Autodidatta, Artias si avvicina alla pittura negli anni Trenta e sviluppa la propria ricerca attraverso incontri determinanti con artisti come Henri Matisse e soprattutto Pablo Picasso. Tra il 1948 e il 1953 vive a Vallauris, in Provenza, frequentando l’ambiente creativo che ruotava attorno a Picasso, esperienza che segnerà profondamente il suo modo di intendere la pittura.
La sua opera nasce da un forte sentimento di libertà e da una profonda tensione etica, maturata anche attraverso l’esperienza della Resistenza francese durante la Seconda guerra mondiale. Nel corso della sua carriera Artias sviluppa una pittura intensa e personale, organizzata in cicli tematici che attraversano paesaggi, figure, nudi e composizioni in cui la dimensione umana e la memoria storica assumono un ruolo centrale.
Il percorso espositivo presenta circa trenta dipinti e ripercorre alcuni dei principali nuclei della sua ricerca: dalle opere legate alla memoria della Rivoluzione francese fino ai lavori dedicati alla figura e alla sensualità del corpo. Accanto alla pittura, la mostra ricorda anche la sperimentazione dell’artista con la ceramica, avviata proprio negli anni della permanenza a Vallauris.

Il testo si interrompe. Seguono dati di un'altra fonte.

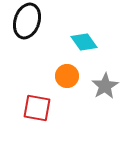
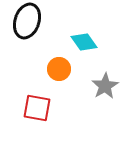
orange circle: moved 8 px left, 7 px up
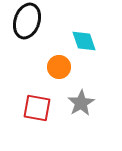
cyan diamond: moved 1 px up; rotated 16 degrees clockwise
orange circle: moved 2 px up
gray star: moved 24 px left, 17 px down
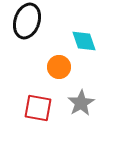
red square: moved 1 px right
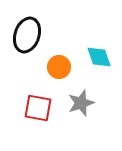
black ellipse: moved 14 px down
cyan diamond: moved 15 px right, 16 px down
gray star: rotated 12 degrees clockwise
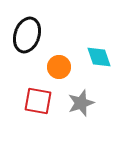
red square: moved 7 px up
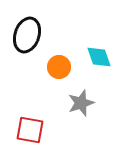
red square: moved 8 px left, 29 px down
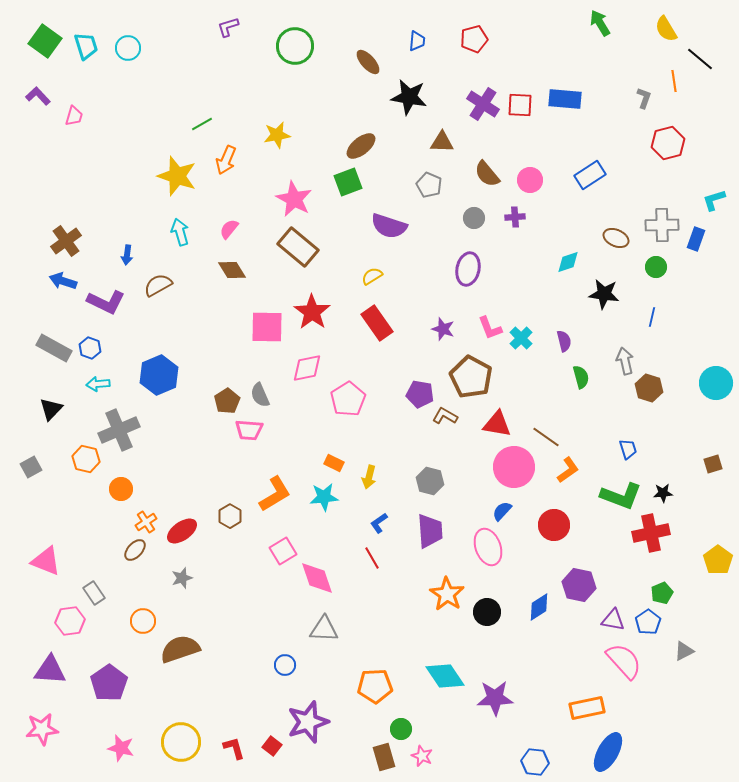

Nel corso della sua carriera Artias ha esposto in numerose città europee, negli Stati Uniti, in Giappone e in America Latina. Le sue opere sono oggi conservate in musei e collezioni internazionali.
La mostra è curata da Claudio Piersanti, Rita Rava e Paolo Trioschi e presenta inoltre un video inedito dedicato alla vita e all’opera dell’artista.